Bana iyi gelmen bir seçenek değil, güneşin her sabah doğması gibi bir zorunluluk.
Gülüşün, en kalabalık odada bile sadece ikimizin duyduğu bir sessizlik yaratıyor.
Sen, pusulası bozulmuş bir geminin sığınağı, fırtınanın sonundaki dinginliksin.
Seni sevmek, her şeyden önce kendimi tanımayı öğrenmek oldu.
Aşk, büyük sözler söylemek değilmiş; en sıradan anı bile şiire çevirebilmekmiş.
Senin gölgenden bile eminim; çünkü o da bana huzur veriyor.
Benim için önemli olan, dünyanın geri kalanının ne düşündüğü değil, seninle bakışınca kurduğumuz o gizli ittifak.
Seninle tanışmadan önceki hayatım, notaları olmayan bir melodiydi. Şimdi, her sesin bir anlamı var.
Gökyüzü olsan, ben sonsuza dek kaybolmaktan korkmayacak bir bulut olurdum.
Seninle içinde bulunduğumuz her sessizlik, binlerce cümlenin taşıyamayacağı kadar derin bir konuşma içeriyor.

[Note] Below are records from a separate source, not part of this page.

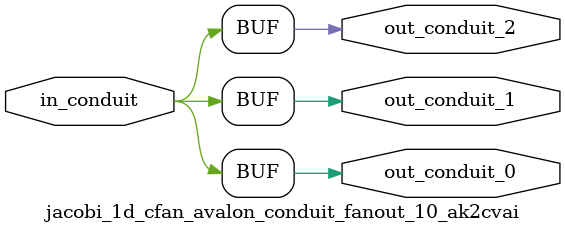
<source format=sv>


 


// --------------------------------------------------------------------------------
//| Avalon Conduit Fan-Out
// --------------------------------------------------------------------------------

// ------------------------------------------
// Generation parameters:
//   output_name:       jacobi_1d_cfan_avalon_conduit_fanout_10_ak2cvai
//   numFanOut:         3
//   
// ------------------------------------------

module jacobi_1d_cfan_avalon_conduit_fanout_10_ak2cvai (     

// Interface: out_conduit_0
 output                    out_conduit_0,
// Interface: out_conduit_1
 output                    out_conduit_1,
// Interface: out_conduit_2
 output                    out_conduit_2,

// Interface: in_conduit
 input                   in_conduit

);

   assign  out_conduit_0 = in_conduit;
   assign  out_conduit_1 = in_conduit;
   assign  out_conduit_2 = in_conduit;

endmodule //


</source>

Sen benim için, asla sıkılmadan okuyabileceğim, her seferinde yeni bir satır keşfedeceğim o eşsiz kitapsın.
Sana bakarken, hayatımın geri kalanına bakıyorum. Ve biliyorum ki, en heyecan verici maceramız henüz başlamadı.
Aşk, büyük sözler söylemek değilmiş; en sıradan anı bile şiire çevirebilmekmiş.
Sen, benim henüz yazılmamış şiirimin en güzel dizesisin.
En büyük macera, bir kalbin derinliklerini keşfetmektir.
Ruhumun denk geldiği en doğru zaman sensin.